**TASK STATEMENT:** The required output is the lines below from the line containing "hfov_deg: 106.2" to the line containing "f_number: 3.4", inclusive, retyped exactly. No other lines belong in it.

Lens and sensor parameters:

********

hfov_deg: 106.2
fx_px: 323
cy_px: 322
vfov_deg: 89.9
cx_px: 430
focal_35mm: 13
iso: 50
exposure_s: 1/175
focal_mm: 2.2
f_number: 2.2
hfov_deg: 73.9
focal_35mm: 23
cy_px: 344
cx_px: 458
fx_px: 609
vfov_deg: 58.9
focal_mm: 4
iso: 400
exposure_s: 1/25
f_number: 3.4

********

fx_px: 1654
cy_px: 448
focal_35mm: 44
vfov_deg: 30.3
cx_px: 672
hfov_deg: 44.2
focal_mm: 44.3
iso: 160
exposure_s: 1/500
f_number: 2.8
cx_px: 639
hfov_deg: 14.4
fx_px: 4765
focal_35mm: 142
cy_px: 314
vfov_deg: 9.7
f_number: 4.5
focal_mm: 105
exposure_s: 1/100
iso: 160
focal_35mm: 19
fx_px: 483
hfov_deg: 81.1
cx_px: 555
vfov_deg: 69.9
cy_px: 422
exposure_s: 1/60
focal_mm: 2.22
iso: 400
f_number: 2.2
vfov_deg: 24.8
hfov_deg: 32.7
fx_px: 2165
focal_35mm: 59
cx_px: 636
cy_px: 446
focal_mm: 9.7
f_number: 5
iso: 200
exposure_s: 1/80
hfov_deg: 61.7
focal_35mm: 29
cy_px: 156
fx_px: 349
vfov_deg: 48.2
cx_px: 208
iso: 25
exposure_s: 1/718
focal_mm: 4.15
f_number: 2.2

********

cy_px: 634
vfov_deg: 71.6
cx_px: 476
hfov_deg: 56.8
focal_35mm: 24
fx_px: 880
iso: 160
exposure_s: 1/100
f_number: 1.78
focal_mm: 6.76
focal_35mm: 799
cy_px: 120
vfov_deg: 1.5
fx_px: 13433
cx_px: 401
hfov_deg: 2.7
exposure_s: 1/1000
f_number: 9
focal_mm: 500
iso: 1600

********

**RESULT OF THE EXERCISE:**
hfov_deg: 106.2
fx_px: 323
cy_px: 322
vfov_deg: 89.9
cx_px: 430
focal_35mm: 13
iso: 50
exposure_s: 1/175
focal_mm: 2.2
f_number: 2.2
hfov_deg: 73.9
focal_35mm: 23
cy_px: 344
cx_px: 458
fx_px: 609
vfov_deg: 58.9
focal_mm: 4
iso: 400
exposure_s: 1/25
f_number: 3.4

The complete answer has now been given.